*** Block opens ***

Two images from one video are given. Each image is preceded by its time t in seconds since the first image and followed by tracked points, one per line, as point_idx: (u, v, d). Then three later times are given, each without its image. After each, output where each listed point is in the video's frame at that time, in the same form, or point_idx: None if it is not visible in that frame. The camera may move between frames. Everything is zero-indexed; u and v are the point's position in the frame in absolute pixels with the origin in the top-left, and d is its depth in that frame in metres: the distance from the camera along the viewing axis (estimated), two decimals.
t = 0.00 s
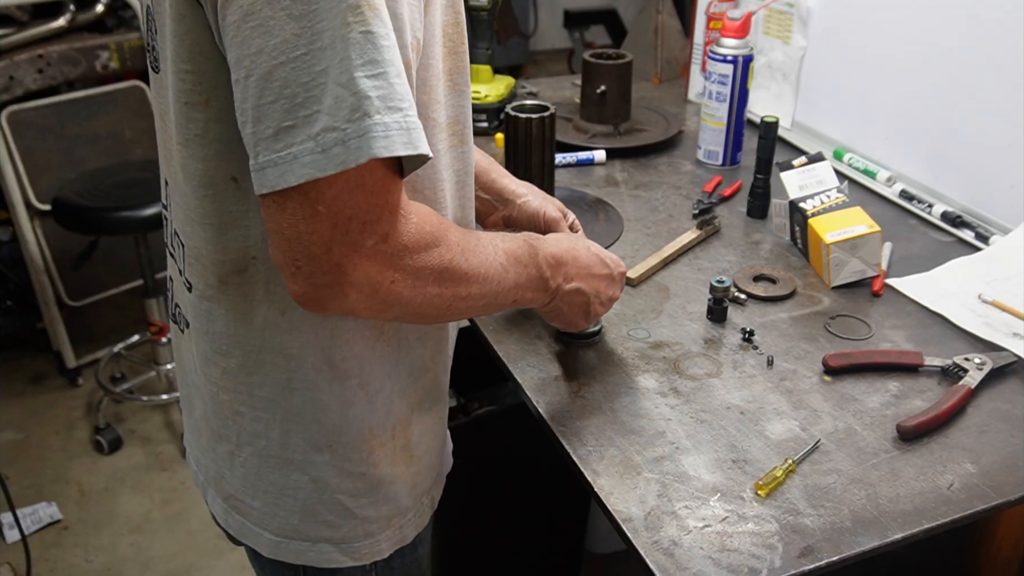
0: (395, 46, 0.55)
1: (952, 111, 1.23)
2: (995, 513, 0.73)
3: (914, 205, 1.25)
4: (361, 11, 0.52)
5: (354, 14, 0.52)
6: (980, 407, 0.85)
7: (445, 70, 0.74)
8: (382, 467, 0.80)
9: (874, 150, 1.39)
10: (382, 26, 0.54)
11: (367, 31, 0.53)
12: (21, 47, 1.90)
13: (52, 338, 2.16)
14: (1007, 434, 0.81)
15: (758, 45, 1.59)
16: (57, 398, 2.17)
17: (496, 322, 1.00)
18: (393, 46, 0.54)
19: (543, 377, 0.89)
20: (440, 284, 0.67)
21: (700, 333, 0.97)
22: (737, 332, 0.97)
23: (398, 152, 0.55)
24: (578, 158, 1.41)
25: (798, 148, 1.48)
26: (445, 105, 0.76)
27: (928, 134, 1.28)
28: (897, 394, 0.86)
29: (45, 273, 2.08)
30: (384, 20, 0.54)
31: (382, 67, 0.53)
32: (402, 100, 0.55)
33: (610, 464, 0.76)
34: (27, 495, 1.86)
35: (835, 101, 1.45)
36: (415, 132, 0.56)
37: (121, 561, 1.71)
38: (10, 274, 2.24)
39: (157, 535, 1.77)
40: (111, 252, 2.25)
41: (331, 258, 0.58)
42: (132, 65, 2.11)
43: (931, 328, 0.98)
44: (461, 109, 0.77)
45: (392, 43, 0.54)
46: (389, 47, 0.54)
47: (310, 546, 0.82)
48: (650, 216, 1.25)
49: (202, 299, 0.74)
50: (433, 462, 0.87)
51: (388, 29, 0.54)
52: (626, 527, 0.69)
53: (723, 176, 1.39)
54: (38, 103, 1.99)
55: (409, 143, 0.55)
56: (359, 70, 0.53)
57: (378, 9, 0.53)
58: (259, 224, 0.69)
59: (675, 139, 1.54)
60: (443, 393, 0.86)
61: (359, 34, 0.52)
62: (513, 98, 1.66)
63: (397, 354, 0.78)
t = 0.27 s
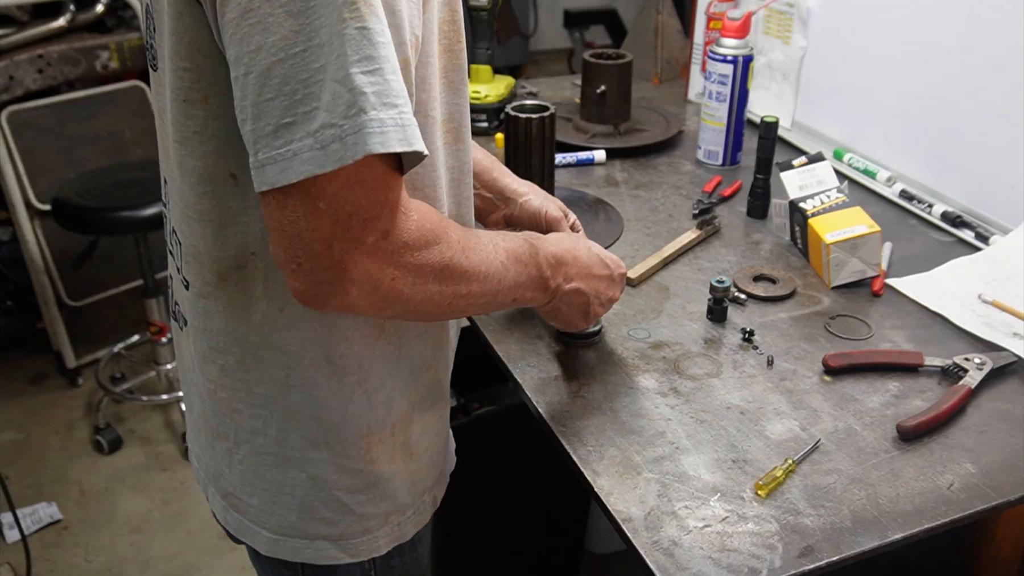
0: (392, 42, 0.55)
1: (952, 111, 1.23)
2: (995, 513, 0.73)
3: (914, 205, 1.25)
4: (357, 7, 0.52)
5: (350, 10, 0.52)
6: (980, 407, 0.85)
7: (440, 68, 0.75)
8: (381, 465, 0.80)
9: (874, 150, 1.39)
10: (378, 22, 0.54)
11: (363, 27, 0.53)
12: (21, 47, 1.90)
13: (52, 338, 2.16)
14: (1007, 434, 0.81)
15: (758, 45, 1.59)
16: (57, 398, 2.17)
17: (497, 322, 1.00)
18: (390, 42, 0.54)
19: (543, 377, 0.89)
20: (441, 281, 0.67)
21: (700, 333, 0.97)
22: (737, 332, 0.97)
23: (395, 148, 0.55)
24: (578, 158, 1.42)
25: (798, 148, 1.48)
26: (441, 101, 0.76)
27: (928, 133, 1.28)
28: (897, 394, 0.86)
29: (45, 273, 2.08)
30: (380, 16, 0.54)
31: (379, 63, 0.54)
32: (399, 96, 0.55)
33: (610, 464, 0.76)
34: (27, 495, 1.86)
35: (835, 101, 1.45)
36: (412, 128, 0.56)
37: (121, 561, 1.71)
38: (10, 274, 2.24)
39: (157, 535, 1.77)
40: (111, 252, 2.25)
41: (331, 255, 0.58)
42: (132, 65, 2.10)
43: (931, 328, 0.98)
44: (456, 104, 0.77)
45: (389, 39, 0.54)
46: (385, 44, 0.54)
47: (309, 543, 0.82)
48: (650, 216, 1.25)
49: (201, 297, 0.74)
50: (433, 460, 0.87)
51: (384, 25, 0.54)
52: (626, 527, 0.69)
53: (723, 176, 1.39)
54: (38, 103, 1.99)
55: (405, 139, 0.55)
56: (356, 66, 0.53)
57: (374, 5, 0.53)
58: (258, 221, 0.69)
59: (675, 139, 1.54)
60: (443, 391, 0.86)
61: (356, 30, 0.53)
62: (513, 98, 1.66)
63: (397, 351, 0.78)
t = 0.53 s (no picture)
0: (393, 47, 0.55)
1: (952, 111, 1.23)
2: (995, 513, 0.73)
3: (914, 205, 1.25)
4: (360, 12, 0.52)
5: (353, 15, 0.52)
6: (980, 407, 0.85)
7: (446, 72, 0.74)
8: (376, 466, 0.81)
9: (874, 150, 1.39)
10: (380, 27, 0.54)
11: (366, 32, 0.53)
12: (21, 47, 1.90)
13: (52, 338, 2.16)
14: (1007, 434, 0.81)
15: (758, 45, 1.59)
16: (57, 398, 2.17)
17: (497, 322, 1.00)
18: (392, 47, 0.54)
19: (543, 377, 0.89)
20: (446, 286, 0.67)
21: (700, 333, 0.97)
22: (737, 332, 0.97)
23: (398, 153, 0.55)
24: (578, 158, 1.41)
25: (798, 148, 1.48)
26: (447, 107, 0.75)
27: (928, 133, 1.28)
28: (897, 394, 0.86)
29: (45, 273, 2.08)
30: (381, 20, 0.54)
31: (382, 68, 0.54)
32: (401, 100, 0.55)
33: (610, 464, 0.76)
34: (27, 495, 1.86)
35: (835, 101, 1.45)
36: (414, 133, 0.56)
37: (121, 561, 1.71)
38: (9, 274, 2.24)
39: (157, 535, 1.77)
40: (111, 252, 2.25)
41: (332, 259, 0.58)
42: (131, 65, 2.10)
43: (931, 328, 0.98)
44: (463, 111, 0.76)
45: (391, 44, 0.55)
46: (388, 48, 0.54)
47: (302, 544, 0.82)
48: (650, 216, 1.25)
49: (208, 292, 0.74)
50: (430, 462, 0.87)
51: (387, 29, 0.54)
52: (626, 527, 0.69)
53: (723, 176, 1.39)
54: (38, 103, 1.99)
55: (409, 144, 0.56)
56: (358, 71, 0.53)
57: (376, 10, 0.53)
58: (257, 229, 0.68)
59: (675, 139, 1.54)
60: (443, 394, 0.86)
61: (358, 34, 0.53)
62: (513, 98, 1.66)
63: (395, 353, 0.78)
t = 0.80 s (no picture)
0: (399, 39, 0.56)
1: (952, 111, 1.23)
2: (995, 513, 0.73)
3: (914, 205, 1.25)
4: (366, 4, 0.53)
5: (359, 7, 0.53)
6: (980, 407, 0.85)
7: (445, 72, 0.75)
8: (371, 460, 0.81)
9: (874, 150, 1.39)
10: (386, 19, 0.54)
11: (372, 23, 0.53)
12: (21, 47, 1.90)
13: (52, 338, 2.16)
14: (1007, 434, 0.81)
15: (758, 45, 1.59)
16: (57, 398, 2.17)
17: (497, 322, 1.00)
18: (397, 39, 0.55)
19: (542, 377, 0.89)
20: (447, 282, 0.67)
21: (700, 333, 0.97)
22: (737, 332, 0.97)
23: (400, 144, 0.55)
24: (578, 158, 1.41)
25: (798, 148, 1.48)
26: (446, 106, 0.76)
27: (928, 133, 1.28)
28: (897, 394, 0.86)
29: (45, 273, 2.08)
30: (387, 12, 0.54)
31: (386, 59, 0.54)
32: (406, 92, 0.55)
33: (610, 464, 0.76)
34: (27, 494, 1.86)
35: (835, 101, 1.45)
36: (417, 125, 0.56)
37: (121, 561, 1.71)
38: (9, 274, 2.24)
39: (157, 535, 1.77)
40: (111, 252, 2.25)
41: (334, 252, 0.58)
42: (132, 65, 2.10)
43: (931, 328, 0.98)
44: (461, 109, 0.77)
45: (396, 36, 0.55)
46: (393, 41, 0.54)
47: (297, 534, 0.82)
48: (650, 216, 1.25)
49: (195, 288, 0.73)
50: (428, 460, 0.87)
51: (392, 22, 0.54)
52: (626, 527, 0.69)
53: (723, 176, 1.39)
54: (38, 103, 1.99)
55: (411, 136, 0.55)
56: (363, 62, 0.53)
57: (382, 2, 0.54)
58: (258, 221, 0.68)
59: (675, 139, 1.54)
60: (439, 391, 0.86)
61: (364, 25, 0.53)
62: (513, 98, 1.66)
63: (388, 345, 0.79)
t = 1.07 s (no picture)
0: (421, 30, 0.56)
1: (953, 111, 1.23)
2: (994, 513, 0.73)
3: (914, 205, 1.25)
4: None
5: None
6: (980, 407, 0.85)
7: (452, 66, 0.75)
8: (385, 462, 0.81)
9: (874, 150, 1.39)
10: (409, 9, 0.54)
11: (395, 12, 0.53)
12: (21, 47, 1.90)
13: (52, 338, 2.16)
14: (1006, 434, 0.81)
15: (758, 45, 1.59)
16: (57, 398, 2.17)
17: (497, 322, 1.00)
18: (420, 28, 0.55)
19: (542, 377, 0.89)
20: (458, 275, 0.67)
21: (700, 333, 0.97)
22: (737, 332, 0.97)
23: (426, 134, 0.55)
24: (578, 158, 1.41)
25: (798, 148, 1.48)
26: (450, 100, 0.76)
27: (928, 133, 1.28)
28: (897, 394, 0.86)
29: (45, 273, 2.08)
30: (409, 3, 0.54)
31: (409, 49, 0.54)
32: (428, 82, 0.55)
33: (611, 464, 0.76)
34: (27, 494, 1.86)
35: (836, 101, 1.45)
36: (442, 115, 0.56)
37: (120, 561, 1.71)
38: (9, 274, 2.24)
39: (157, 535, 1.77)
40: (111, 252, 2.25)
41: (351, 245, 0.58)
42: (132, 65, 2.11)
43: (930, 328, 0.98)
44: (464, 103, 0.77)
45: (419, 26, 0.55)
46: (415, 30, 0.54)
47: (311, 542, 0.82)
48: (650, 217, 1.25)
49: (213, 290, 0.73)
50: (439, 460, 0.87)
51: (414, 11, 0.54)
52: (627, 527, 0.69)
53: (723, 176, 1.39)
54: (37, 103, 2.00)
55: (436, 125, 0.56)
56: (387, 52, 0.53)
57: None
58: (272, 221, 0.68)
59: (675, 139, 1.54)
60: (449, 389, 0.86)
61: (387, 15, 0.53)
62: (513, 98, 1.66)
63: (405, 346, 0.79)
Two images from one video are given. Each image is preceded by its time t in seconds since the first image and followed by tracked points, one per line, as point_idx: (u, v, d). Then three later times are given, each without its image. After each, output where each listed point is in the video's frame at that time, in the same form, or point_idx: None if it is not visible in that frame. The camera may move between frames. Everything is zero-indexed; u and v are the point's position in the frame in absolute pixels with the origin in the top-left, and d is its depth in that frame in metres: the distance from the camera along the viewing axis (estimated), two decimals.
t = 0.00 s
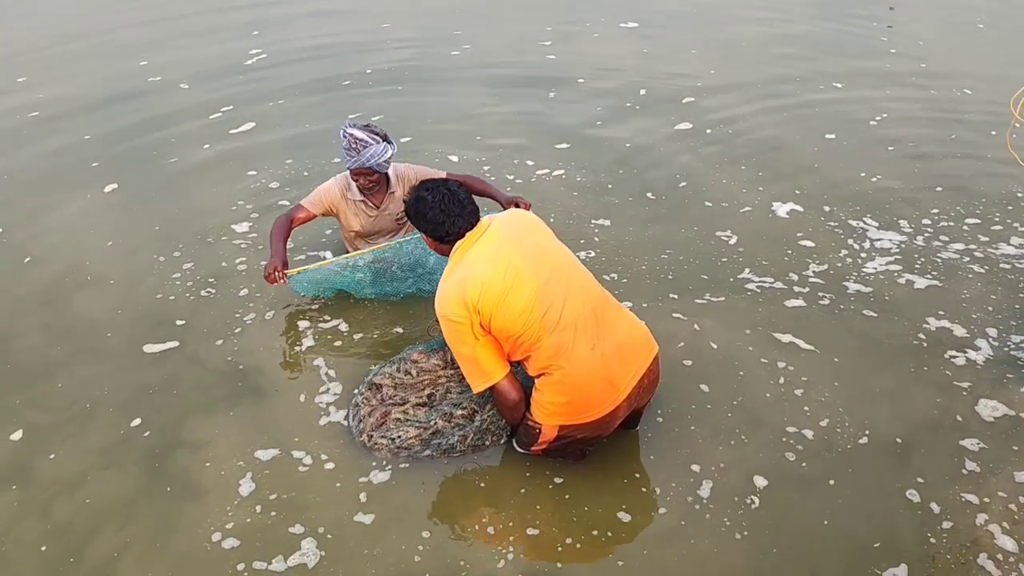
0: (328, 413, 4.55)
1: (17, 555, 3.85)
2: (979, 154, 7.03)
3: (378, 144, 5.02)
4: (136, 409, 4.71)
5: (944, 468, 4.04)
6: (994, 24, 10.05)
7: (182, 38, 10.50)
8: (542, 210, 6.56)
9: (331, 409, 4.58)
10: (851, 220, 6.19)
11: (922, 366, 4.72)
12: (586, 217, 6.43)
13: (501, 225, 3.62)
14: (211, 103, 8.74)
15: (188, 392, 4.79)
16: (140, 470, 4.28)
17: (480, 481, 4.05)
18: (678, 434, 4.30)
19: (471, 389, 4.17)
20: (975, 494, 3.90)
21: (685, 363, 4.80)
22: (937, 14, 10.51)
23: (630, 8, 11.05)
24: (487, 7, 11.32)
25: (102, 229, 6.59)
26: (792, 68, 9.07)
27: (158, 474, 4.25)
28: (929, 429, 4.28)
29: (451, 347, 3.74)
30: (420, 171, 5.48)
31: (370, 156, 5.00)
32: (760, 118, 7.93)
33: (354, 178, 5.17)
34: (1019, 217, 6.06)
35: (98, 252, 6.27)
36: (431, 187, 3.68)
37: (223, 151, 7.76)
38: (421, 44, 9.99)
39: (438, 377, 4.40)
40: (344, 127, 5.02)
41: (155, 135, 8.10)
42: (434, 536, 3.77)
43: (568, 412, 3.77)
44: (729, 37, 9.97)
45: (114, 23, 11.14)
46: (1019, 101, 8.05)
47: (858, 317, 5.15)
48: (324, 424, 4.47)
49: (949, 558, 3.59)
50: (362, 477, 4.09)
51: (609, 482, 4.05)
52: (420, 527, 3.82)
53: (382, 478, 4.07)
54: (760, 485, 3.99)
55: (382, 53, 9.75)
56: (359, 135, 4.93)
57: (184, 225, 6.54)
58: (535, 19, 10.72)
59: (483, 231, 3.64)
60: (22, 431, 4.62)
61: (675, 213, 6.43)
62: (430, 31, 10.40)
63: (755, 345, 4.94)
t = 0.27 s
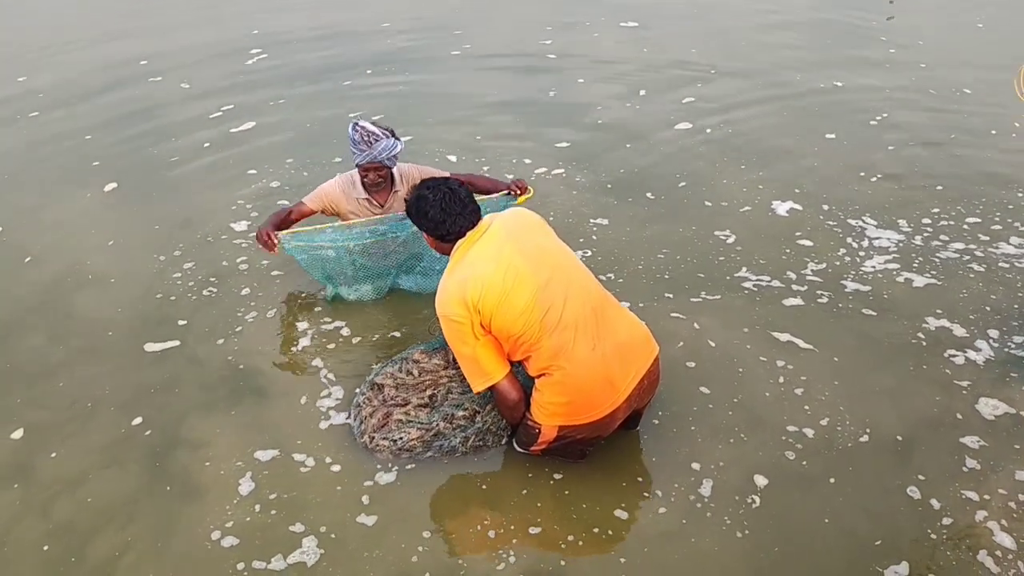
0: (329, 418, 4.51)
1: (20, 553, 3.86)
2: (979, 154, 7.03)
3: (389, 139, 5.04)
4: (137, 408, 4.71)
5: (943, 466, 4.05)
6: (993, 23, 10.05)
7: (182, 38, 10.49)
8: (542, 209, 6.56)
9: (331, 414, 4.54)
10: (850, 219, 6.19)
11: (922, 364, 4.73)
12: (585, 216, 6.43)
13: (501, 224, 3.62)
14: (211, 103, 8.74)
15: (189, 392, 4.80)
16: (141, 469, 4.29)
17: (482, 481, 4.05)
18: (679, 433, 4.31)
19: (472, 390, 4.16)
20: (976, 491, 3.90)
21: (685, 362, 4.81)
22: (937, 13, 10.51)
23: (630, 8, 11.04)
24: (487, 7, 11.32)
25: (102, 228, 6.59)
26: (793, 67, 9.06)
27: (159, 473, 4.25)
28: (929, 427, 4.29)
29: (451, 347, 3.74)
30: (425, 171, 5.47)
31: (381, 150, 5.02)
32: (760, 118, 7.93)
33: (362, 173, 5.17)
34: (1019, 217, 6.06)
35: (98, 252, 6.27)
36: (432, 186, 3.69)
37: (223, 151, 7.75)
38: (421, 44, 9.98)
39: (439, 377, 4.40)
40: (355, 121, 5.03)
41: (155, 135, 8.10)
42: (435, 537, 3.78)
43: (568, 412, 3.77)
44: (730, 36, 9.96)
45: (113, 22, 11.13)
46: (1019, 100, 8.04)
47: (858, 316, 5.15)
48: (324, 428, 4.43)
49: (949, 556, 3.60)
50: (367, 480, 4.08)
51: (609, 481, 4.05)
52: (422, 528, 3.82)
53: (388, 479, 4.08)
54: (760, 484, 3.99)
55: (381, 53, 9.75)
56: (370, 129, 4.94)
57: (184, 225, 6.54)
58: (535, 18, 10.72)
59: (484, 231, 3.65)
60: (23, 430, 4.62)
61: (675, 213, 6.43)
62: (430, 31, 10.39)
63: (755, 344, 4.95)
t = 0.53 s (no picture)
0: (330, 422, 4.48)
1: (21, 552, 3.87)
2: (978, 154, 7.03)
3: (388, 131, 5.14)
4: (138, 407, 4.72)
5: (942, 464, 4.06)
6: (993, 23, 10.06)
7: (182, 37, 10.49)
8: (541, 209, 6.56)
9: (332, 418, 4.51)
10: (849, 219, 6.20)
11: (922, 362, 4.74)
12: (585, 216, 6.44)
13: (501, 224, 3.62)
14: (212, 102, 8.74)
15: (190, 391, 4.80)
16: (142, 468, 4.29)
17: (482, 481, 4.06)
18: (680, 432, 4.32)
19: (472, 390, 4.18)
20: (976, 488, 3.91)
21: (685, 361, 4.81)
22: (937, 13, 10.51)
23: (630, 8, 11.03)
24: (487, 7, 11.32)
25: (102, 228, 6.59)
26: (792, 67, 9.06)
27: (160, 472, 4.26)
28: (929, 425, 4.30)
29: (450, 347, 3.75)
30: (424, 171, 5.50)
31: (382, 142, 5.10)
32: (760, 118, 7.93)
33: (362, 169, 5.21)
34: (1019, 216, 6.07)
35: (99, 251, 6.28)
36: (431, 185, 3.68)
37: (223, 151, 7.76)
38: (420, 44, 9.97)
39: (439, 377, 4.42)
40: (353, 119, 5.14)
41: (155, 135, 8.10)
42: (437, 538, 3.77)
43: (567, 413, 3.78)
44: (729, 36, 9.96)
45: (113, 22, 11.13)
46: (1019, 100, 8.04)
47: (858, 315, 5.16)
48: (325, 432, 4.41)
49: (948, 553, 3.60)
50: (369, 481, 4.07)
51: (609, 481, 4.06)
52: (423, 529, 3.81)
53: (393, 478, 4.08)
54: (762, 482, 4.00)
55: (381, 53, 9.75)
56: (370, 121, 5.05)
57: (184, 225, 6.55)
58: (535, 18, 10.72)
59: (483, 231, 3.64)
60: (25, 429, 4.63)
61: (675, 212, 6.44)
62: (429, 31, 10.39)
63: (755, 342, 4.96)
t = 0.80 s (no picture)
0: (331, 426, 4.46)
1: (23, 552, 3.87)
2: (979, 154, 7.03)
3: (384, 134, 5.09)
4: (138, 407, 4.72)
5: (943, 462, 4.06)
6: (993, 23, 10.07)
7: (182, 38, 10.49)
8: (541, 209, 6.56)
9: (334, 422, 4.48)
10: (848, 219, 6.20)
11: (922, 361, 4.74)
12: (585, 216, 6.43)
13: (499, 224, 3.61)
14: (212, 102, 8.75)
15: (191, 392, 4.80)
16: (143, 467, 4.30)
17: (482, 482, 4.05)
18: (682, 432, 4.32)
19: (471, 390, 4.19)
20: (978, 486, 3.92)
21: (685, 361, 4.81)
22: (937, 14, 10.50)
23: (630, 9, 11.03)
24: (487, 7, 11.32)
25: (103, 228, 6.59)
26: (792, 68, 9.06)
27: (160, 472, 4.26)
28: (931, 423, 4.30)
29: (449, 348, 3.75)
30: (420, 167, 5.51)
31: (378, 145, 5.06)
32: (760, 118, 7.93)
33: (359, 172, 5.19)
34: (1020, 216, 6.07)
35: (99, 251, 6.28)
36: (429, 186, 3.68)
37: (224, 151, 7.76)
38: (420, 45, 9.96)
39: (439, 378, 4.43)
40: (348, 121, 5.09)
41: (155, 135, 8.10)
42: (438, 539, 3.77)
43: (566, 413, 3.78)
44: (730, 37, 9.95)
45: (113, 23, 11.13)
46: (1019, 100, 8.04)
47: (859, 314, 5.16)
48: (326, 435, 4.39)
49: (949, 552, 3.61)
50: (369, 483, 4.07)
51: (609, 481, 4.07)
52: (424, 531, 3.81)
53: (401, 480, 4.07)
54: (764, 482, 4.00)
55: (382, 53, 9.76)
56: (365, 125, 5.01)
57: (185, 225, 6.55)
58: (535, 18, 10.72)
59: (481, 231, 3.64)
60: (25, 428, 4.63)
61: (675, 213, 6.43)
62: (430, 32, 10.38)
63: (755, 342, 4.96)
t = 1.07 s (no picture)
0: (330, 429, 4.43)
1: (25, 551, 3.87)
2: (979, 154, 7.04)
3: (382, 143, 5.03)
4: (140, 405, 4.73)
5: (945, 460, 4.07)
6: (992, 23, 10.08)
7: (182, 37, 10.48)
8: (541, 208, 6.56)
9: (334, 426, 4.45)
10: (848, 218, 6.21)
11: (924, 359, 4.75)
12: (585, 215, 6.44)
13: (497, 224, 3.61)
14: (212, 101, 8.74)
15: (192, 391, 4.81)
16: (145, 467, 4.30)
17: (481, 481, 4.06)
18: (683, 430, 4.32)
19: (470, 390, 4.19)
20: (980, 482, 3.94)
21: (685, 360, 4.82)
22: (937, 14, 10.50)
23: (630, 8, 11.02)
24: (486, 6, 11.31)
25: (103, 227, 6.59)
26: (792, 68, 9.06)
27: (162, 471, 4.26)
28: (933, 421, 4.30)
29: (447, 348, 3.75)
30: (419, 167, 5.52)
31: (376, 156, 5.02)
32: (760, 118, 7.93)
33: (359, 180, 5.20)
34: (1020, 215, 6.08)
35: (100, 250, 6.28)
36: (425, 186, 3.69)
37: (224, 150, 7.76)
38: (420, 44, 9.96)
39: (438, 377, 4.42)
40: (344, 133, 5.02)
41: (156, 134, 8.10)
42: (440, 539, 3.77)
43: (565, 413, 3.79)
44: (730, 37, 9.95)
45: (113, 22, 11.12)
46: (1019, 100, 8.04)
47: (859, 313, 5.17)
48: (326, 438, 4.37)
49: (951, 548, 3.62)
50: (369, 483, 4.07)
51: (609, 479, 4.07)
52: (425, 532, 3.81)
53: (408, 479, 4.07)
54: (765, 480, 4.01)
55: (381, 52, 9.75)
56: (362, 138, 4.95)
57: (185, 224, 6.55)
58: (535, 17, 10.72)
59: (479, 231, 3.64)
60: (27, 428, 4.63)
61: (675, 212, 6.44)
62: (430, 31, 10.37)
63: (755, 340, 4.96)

*** Block closes ***

▶ [What to work on]: Could you transcribe the entries above word for word, from the line with "4: (357, 7, 0.52)" down to the line with "30: (380, 16, 0.54)", keeping both?

▶ [Problem solution]:
4: (357, 7, 0.52)
5: (350, 10, 0.52)
6: (980, 407, 0.85)
7: (440, 68, 0.75)
8: (381, 465, 0.80)
9: (874, 150, 1.39)
10: (378, 22, 0.54)
11: (363, 27, 0.53)
12: (21, 47, 1.90)
13: (52, 338, 2.16)
14: (1007, 434, 0.81)
15: (758, 45, 1.59)
16: (57, 398, 2.17)
17: (497, 322, 1.00)
18: (390, 42, 0.54)
19: (543, 377, 0.89)
20: (441, 281, 0.67)
21: (700, 333, 0.97)
22: (737, 332, 0.97)
23: (395, 148, 0.55)
24: (578, 158, 1.42)
25: (798, 148, 1.48)
26: (441, 101, 0.76)
27: (928, 133, 1.28)
28: (897, 394, 0.86)
29: (45, 273, 2.08)
30: (380, 16, 0.54)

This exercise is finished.